BACKGROUND: Skeletal muscle atrophy is one of the main side effects of high-dose or continuous use of glucocorticoids (such as dexamethasone). However, there are limited studies on dexamethasone-induced skeletal muscle atrophy in zebrafish and even fewer explorations of the underlying molecular mechanisms. This study aimed to construct a model of dexamethasone-induced skeletal muscle atrophy in zebrafish and to investigate the molecular mechanisms. METHODS: Zebrafish soaked in 0.01 % dexamethasone solution for 10 days. Loli Track (Denmark) and Loligo Swimming Respirometer were used to observe the effect of dexamethasone on swimming ability.
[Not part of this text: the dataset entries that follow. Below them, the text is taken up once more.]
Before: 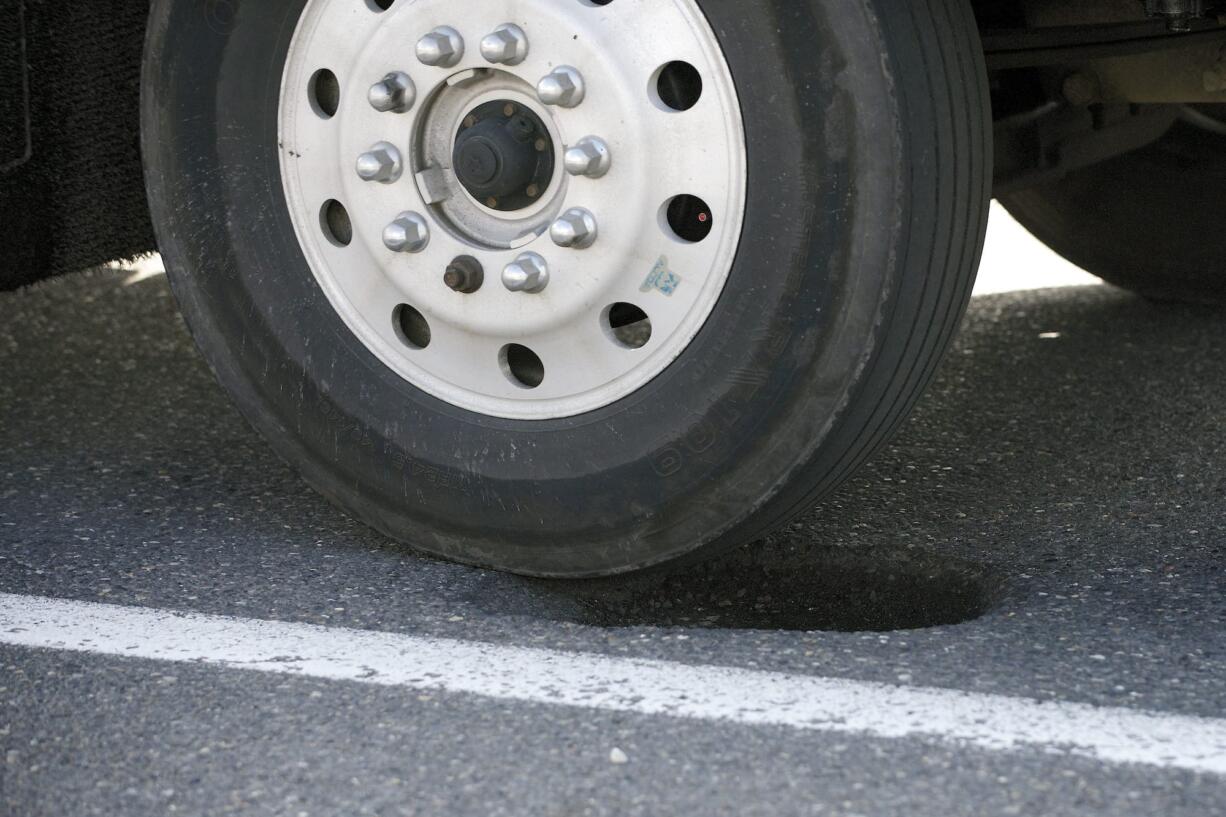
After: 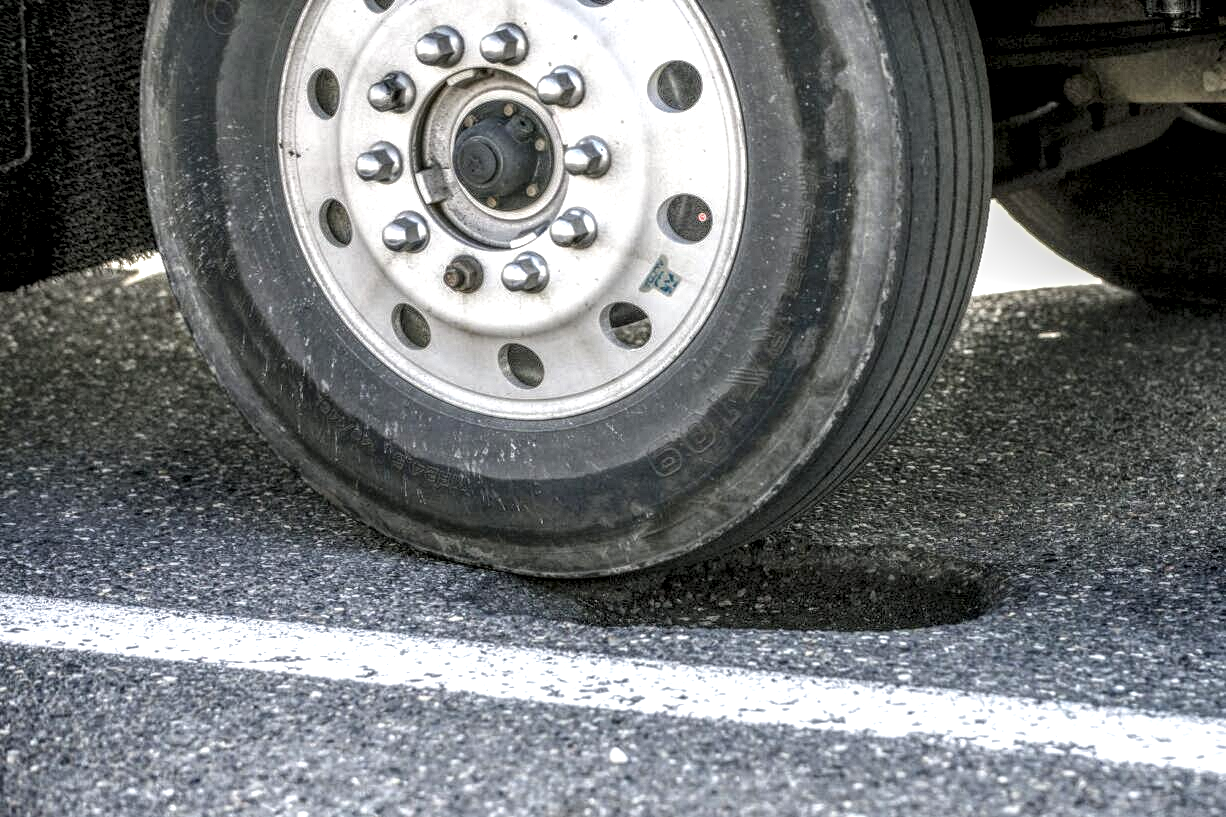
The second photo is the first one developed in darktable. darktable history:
exposure: black level correction 0.001, exposure 0.499 EV, compensate highlight preservation false
local contrast: highlights 2%, shadows 1%, detail 298%, midtone range 0.299
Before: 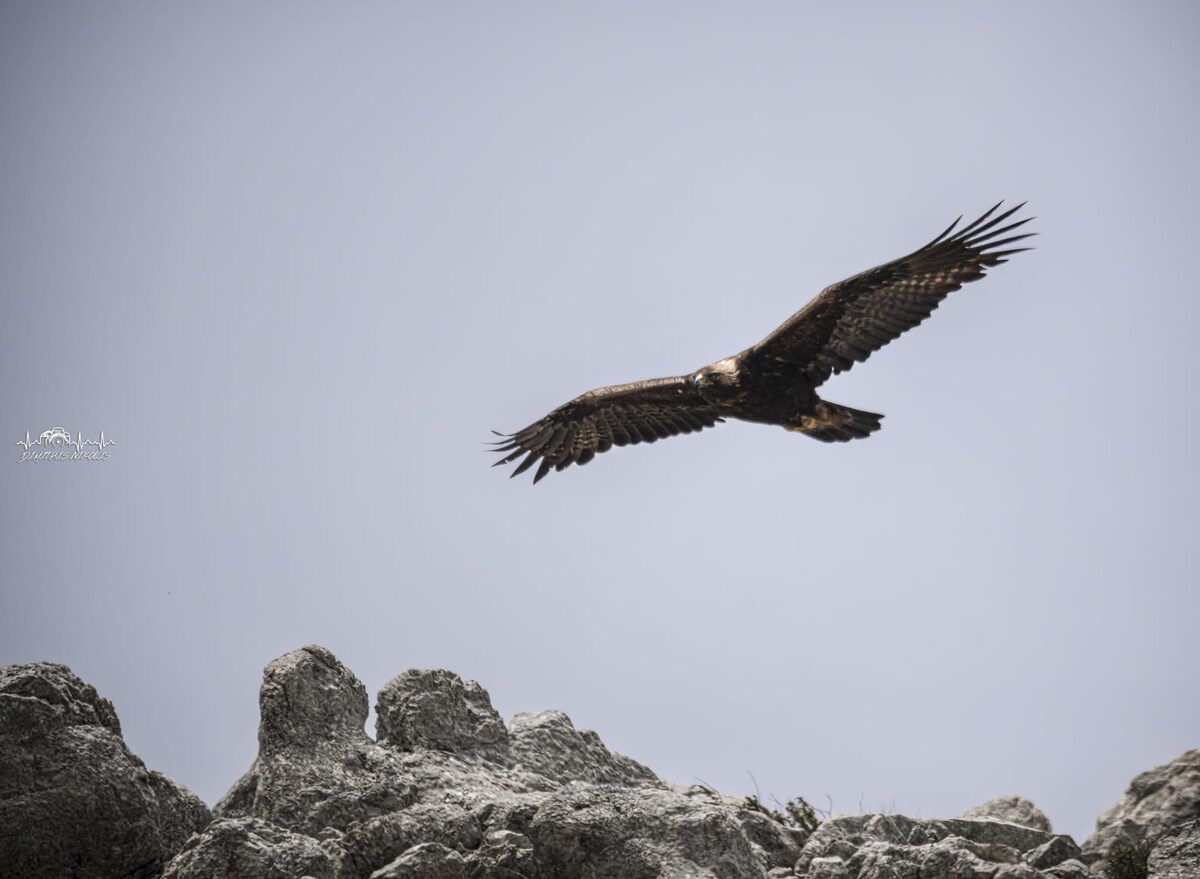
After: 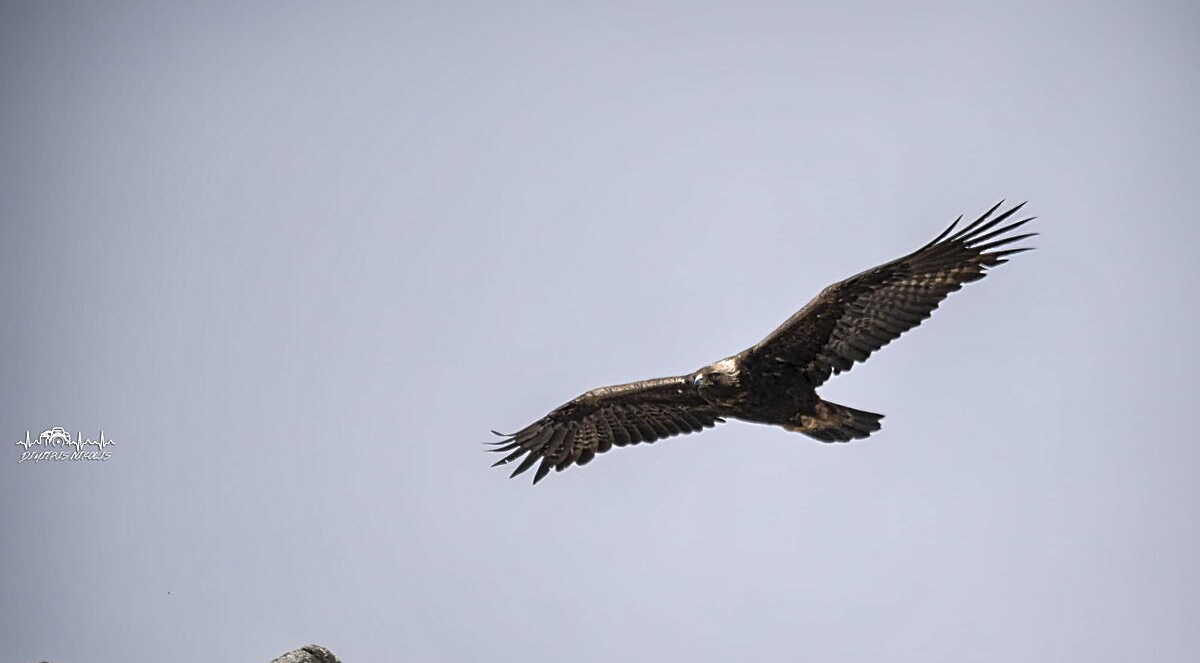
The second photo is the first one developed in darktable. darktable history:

The effects of dexamethasone on zebrafish skeletal muscle were observed by Transmission electron microscopy, H&E, and wheat germ agglutinin techniques. Enriched genes and signaling pathways were analyzed using Transcriptome sequencing. Further, the levels of mitochondrial and endoplasmic reticulum-related proteins were examined to investigate possible mechanisms. RESULTS: 0.01 % dexamethasone reduced zebrafish skeletal muscle mass (p < 0.05), myofibre size and cross-sectional area (p < 0.001), and increased protein degradation (ubiquitination and autophagy) (p < 0.05). In addition, 0.01 % dexamethasone reduced the swimming ability of zebrafish, as evidenced by the reluctance to move, fewer movement trajectories, decreased total distance traveled (p < 0.001), average velocity of movement (p < 0.001), oxygen consumption (p < 0.001), critical swimming speed (p < 0.01) and increased exhaustive swimming time (p < 0.001). Further, 0.01 % dexamethasone-induced mitochondrial dysfunction (decreased mitochondrial biogenesis, disturbs kinetic homeostasis, increased autophagy) and endoplasmic reticulum stress. CONCLUSIONS: 0.01 % dexamethasone induces skeletal muscle atrophy and impairs the swimming ability of zebrafish through mitochondrial dysfunction and endoplasmic reticulum stress.